- [Perintah 1]: Menurut bacaan di bawah, berapa bayaran Jumiyem per bulan waktu ia mulai bekerja sebagai PRT?

Mereka Pekerja Rumah Tangga (PRT) yang bekerja sejak usia remaja. Kondisi ekonomi keluarga tidak memungkinkan untuk melanjutkan pendidikan. Kerap dipandang sebelah mata, tak punya jam kerja yang pasti, mendapatkan pelecehan adalah beberapa hal yang kerap mereka alami.
Mojok ngobrol dengan beberapa orang yang sejak usia remaja bekerja sebagai PRT. Sampai saat ini mereka punya harapan yang sama, dianggap sebagai pekerja, bukan sekadar pembantu.
***
Jumiyem (47) terpaksa mengubur mimpinya untuk lanjut SMA karena orang tuanya tak mampu membiayai. Jadilah di usianya yang ke-15 ia putus sekolah dan memilih menjadi pekerja rumah tangga. Ia dibawa ke rumah majikan tanpa kepastian jam kerja, libur, tupoksi yang jelas, dan bayaran hanya Rp20 ribu rupiah sebulan.
“Setelah lulus SMP pengen sekolah, tapi kondisi ekonomi tidak memungkinkan (lanjut sekolah). Saya juga tidak memiliki keterampilan dan info lain selain PRT,” katanya, terbang mengenang peristiwa 33 tahun lalu.

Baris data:
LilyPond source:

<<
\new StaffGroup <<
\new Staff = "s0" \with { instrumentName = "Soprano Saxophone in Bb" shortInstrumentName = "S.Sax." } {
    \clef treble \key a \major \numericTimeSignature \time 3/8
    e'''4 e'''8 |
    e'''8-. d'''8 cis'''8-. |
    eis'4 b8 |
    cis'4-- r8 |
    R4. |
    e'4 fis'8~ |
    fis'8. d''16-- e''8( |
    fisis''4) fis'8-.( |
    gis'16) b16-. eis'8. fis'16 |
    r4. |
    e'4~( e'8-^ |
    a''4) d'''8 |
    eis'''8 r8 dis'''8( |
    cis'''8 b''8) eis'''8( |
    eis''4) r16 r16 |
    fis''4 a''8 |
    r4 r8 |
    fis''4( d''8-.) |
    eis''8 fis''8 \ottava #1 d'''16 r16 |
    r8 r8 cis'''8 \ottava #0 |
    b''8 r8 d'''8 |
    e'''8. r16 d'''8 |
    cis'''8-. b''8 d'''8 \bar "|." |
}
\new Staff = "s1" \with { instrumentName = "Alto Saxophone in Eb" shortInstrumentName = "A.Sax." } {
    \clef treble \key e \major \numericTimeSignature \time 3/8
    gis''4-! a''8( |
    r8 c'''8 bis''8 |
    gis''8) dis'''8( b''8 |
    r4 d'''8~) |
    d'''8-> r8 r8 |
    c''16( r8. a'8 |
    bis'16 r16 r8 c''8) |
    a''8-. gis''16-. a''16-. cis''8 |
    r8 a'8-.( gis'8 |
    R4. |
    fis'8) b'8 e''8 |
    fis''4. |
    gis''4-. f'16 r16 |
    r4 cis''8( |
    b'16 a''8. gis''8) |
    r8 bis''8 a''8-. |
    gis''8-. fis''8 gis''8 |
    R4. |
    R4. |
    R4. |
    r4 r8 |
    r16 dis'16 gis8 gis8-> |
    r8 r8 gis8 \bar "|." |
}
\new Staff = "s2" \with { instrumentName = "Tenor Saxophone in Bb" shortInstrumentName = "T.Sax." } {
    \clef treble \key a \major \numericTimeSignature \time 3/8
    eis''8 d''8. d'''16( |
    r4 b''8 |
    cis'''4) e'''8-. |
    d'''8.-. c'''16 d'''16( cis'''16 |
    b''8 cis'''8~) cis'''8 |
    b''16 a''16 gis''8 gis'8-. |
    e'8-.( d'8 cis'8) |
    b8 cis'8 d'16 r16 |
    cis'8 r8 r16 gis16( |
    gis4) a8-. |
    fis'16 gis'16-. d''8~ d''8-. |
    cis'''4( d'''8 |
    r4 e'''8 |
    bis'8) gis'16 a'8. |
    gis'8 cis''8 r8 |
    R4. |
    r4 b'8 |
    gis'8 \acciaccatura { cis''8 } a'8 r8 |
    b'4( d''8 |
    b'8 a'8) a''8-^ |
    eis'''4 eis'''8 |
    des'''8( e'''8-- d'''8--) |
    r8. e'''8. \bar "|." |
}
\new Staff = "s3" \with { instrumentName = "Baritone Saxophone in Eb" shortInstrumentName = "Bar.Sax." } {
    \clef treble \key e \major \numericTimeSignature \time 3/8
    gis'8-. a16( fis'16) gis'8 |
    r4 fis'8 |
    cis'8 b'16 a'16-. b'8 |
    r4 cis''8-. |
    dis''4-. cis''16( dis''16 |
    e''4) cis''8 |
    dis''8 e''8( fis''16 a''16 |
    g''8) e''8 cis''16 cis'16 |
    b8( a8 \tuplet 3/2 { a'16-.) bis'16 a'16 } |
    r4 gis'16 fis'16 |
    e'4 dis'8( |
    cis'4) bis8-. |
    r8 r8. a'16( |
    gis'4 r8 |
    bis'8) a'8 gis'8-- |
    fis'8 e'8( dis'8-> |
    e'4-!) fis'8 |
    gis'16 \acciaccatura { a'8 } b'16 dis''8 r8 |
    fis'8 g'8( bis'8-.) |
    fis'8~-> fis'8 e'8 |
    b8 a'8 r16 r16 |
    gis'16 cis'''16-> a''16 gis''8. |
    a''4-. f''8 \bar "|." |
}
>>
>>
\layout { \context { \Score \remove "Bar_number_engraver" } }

- [Perintah 2]: Ambil semua baris dalam daftar yang memuat kata "acciaccatura". Perhatikan huruf besar dan kecil.

- [Jawaban 1]: Rp20 ribu sebulan.

- [Jawaban 2]:
    gis'8 \acciaccatura { cis''8 } a'8 r8 |
    gis'16 \acciaccatura { a'8 } b'16 dis''8 r8 |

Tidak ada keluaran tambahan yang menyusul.